Interpretive Summary: Insecticide application is an essential component of insect control in the California almond and pistachio industry. Excellent insect control is essential because tree nuts are valuable (estimated farm gate value exceeding $7 billion), and improving nut quality is an ongoing challenge that must be met to ensure continued demand. The acreage planted in tree nuts has increased dramatically over the past decade, but the purchase of spray rigs to manage these acres has lagged behind. Over the past 6 years, the temperature during the growing season has increased, and this change has been favorable to a major pest of tree nuts, the navel orangeworm. The research presented in this paper focuses on describing the insecticide coverage produced by ground and air application for control of this pest. Several consistent patterns were identified: ground applications fail first in the upper canopy of the tree, and air applications fail first in the lower canopy. In the best ground applications coverage was consistently high throughout the canopy; this was not observed for application by air. Uniform coverage helps ensure that all nuts are protected by insecticide while uneven coverage results in gaps that can lead to increased damage. The reduced coverage in the lower canopy may not be important if most nuts are growing in the upper canopy, but if the nuts are evenly distributed gaps in coverage are unacceptable. We also investigated the effect of water volume and speed on ground application. Using a volume of 200 gallons per acre provided better coverage than a volume of 100 gallons per acre, and coverage in the upper canopy failed when the speed exceeded 2 miles per hour. However, there are tradeoffs associated with the high volume of water; application will take longer because more stops will be necessary to refill the spray tank. Application in the field requires balancing several factors including the time to complete a spray, therefore lower volumes may be used, but applicators must be made aware that they are sacrificing coverage. Finally, insecticides may be applied at several rates, and we investigated the effect of both minimum and maximum rate on contact toxicity. Toxicity in our assay system was highest when the maximum label rate was used. Growers facing high insect pressure should get the best control using the maximum label rate of insecticide applied at 2 miles per hour.

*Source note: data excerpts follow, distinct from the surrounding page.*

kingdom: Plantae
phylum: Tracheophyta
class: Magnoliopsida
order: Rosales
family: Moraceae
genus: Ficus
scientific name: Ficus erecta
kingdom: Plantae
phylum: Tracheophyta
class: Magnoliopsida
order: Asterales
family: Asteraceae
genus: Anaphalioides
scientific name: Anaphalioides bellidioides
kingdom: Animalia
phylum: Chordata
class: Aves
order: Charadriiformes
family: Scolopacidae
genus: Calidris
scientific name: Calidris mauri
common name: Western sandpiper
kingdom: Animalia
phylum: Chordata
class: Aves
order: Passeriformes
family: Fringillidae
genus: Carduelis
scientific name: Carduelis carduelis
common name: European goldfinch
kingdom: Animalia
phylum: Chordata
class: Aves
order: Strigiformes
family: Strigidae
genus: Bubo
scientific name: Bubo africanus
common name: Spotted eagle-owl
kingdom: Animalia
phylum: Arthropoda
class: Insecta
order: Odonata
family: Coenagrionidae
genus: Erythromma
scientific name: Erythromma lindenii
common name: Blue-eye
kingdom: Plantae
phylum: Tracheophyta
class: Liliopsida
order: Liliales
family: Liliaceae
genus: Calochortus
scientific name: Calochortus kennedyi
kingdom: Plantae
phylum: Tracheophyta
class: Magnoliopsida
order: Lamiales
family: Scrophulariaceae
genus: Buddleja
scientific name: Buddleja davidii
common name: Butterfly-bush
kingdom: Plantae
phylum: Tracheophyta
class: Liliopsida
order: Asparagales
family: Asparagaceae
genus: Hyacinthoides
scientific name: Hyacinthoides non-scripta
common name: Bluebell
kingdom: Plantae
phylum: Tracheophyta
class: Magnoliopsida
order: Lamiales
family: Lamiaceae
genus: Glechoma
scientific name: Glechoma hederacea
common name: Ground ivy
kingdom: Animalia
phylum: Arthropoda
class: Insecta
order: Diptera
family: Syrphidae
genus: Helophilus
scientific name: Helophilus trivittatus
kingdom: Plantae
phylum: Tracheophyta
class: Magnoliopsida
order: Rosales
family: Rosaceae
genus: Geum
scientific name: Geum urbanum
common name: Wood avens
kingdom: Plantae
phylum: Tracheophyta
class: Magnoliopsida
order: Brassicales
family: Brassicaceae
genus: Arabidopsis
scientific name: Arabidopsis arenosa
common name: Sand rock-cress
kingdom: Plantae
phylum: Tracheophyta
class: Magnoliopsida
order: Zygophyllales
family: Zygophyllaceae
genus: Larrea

Technical Abstract: In California almond and pistachio orchards, navel orangeworm, Amyelois transitella Walker (Lepidoptera: Pyralidae), is the primary insect pest and is also a serious pest of walnuts, figs, and pomegranates. Amyelois transitella damage to tree nuts has increased since 2012 due to a change in the landscape caused by increased host availability (>1,241,000 ac of almonds and >660,000 ac of pistachios and walnuts) combined with increased heat unit accumulation during the growing season, in addition to increased crop value. Currently there is no standard to assess application efficacy, other than the economic damage assessed by the processor, and our purpose in this paper was to gather the information necessary to develop objective standards in order to improve control. Our focus was on describing the insecticide coverage produced by ground and air application. Several consistent patterns were identified: ground applications fail first in the upper canopy of the tree and air applications fail first in the lower canopy. The decline in air application was logarithmic. In the best ground applications coverage was consistently high throughout the canopy; this was not observed for application by air. The reduced coverage in the lower canopy may not be important if most nuts are growing in the upper canopy, but if the nuts are evenly distributed gaps in coverage are unacceptable. We also investigated the effect of water volume and speed on ground application. Using a volume of 200 gallons per acre provided better coverage than a volume of 100 gallons per acre, and coverage in the upper canopy failed when the speed exceeded 2 miles per hour. Finally, insecticides may be applied at several rates, and we investigated the effect of both minimum intermediate and maximum rates on contact toxicity. Toxicity in our assay system was highest when the maximum label rate was used. When this information is combined with our data on insecticide distribution and loss we believe that the best coverage will be attained using the maximum label rate at 2 miles per hour.